◆ Your task
Render every line of the listing below as a numbered list, skipping blank lines and leaving out the pictures.
•••••
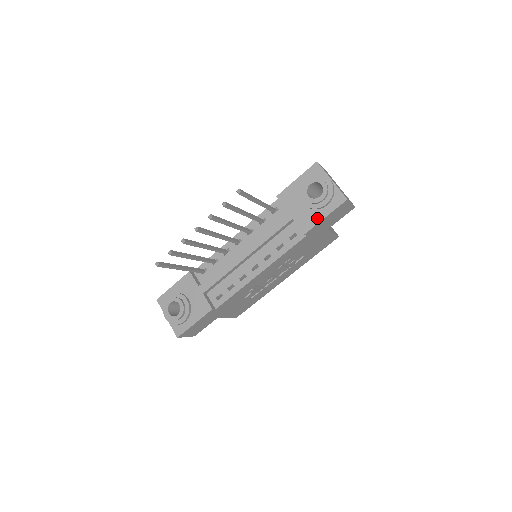
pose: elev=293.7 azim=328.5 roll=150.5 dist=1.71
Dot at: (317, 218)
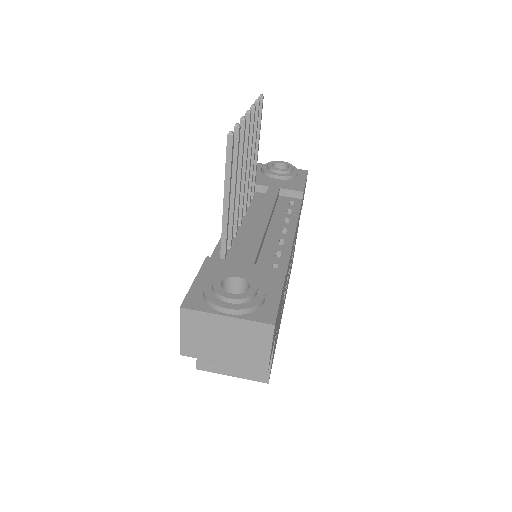
Dot at: (300, 182)
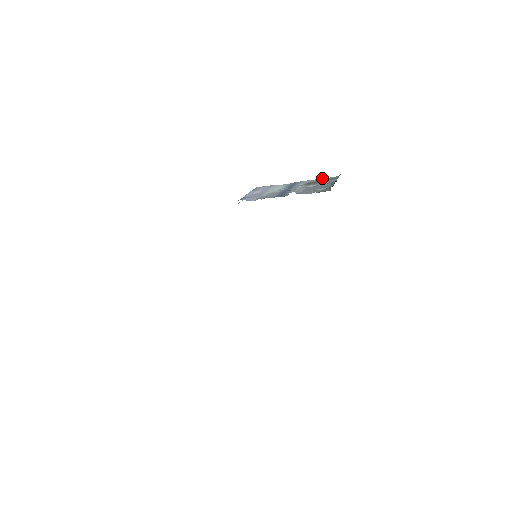
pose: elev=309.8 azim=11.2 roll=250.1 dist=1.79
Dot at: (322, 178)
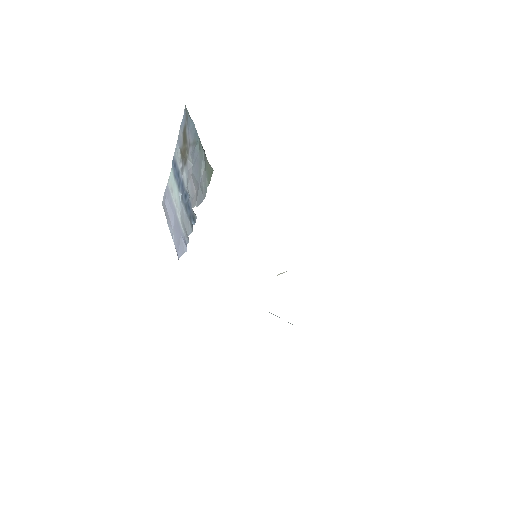
Dot at: (180, 129)
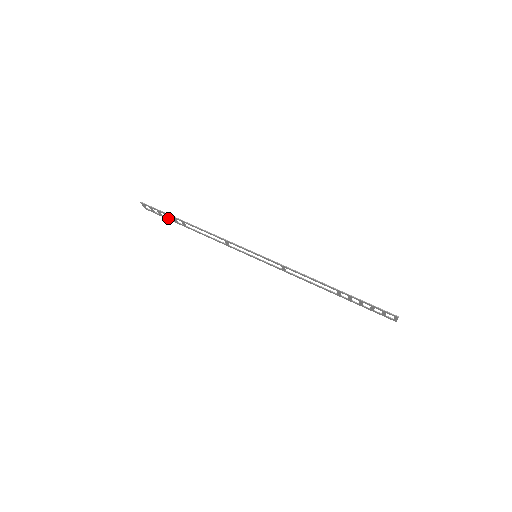
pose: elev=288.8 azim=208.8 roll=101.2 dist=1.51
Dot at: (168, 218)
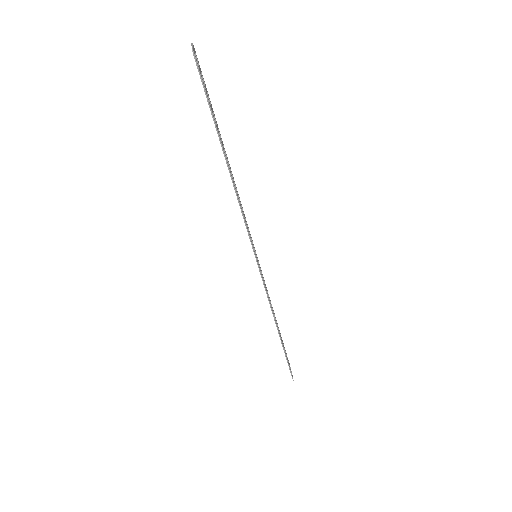
Dot at: occluded
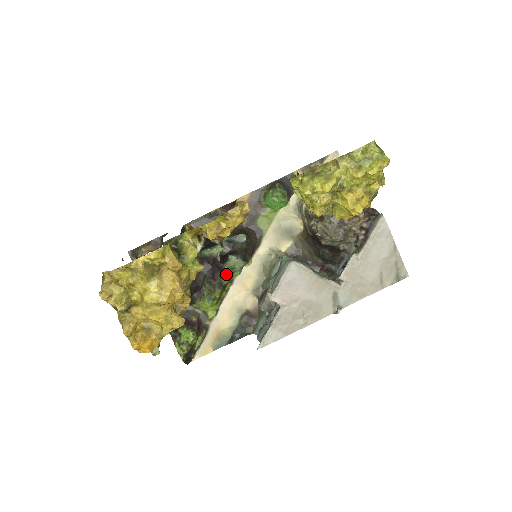
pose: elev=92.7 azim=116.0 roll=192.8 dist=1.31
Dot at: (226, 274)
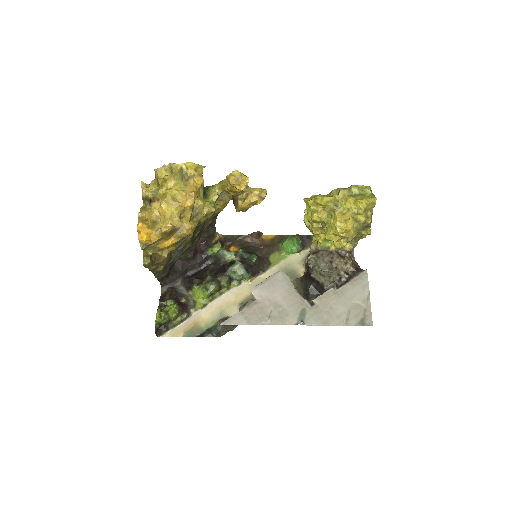
Dot at: (227, 276)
•••••
◆ Result of the exercise
1. pose: elev=293.7 azim=328.5 roll=150.5 dist=1.71
2. Dot at: (317, 218)
3. Dot at: (300, 182)
4. pose: elev=309.8 azim=11.2 roll=250.1 dist=1.79
5. Dot at: (322, 178)
6. Dot at: (180, 129)
7. pose: elev=288.8 azim=208.8 roll=101.2 dist=1.51
8. Dot at: (168, 218)
9. Dot at: occluded
10. pose: elev=92.7 azim=116.0 roll=192.8 dist=1.31
11. Dot at: (226, 274)
12. Dot at: (227, 276)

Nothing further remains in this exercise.